September 12, 2012 ( — Can your birth order determine your role within your family? For generations, scientists have been trying to come to a decisive conclusion to this answer. Many experts believe that the youngest child of the family is also the happiest, but is there solid scientific evidence to prove this? Here is a look at the often debated topic of birth order, and whether the baby of the family truly is the happiest of all.

The Adlerian Theory

The 20th century psychologist Alfred Adler studied the topic of birth order extensively. A colleague of Sigmund Freud, Adler had many beliefs about how birth order affected one’s personality and role within a family. Alfred Adler believed that the youngest child was at an advantage over their elder siblings because they will try to teach their young sibling. Additionally, the youngest child is often spoiled, due to being the youngest offspring or the “baby.” Alfred Adler’s theory was controversial during the early part of the 20th century because there was no concrete data to support Adler’s theory.

However, Adler’s theory is not consistent across the board. Not all first-born children are determined go-getters, nor are all last-born children spoiled. Each family has its own unique dynamic, and each person has an individual personality. While Adler was not able to prove birth order’s affect on a person’s individual personality, there have been many other case studies on birth order.

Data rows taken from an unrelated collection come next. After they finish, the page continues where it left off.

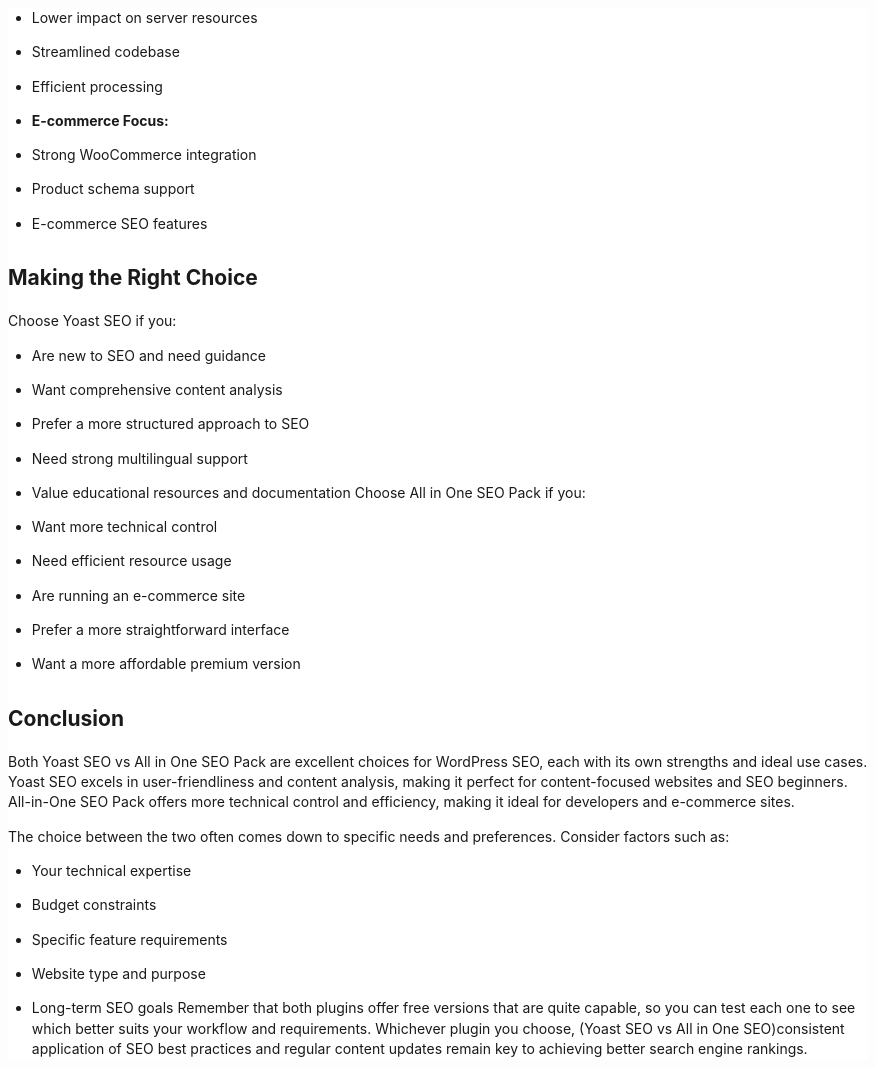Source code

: * Lower impact on server resources

* Streamlined codebase

* Efficient processing

* **E-commerce Focus:**

* Strong WooCommerce integration

* Product schema support

* E-commerce SEO features
## Making the Right Choice

Choose Yoast SEO if you:
* Are new to SEO and need guidance

* Want comprehensive content analysis

* Prefer a more structured approach to SEO

* Need strong multilingual support

* Value educational resources and documentation
Choose All in One SEO Pack if you:
* Want more technical control

* Need efficient resource usage

* Are running an e-commerce site

* Prefer a more straightforward interface

* Want a more affordable premium version
## Conclusion

Both Yoast SEO vs All in One SEO Pack are excellent choices for WordPress SEO, each with its own strengths and ideal use cases. Yoast SEO excels in user-friendliness and content analysis, making it perfect for content-focused websites and SEO beginners. All-in-One SEO Pack offers more technical control and efficiency, making it ideal for developers and e-commerce sites.

The choice between the two often comes down to specific needs and preferences. Consider factors such as:
* Your technical expertise

* Budget constraints

* Specific feature requirements

* Website type and purpose

* Long-term SEO goals
Remember that both plugins offer free versions that are quite capable, so you can test each one to see which better suits your workflow and requirements. Whichever plugin you choose, (Yoast SEO vs All in One SEO)consistent application of SEO best practices and regular content updates remain key to achieving better search engine rankings.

The Berkeley University Birth Order Case Study

In 1999, Berkeley University conducted a study on the effects of birth order on the effects of birth order of the human personality and family dynamic. In this study, many intriguing points are mentioned and a stronger case for birth order was presented. Birth order helps to define your role in your family, and specifically among your siblings. The study indicates that siblings are “hardwired” by the upbringing and placement among the birth order of siblings. However, as children mature and begin to interact with others outside their home, social interaction with friends and colleagues can have a major influence on their personality.

Parental Investment also plays a major influence in the Berkeley University birth order study. The theory of Parental Investment is historically a Darwinian theory in which parents treat each child differently based upon multiple factors such as age, gender, and birth order. The Berkeley study even goes so far as calling this treatment discrimination. Sibling rivalry is a common factor in most families with multiple children; while birth order is believed to define your role in your family, Parental Investment also plays a major role. The way your parents treat you in direct correlation to your siblings can increase sibling rivalry, and cement your role in the family dynamic.

A More Realistic Approach

While birth order can influence family dynamics, it does not necessarily mold you into the person you will become. Your personality is unique and based on multiple factors such as upbringing, interests, and personal experiences. No one aspect of this study is the deciding factor on birth order. While Parental Investment can help cement your role within your family, this same role does not necessarily apply when you are out in the world. Personality is molded by many varying factors and not decided before birth. While the jury is still out on the topic of birth order, many people take a more realistic approach. Individuals can be happy regardless of their birth order.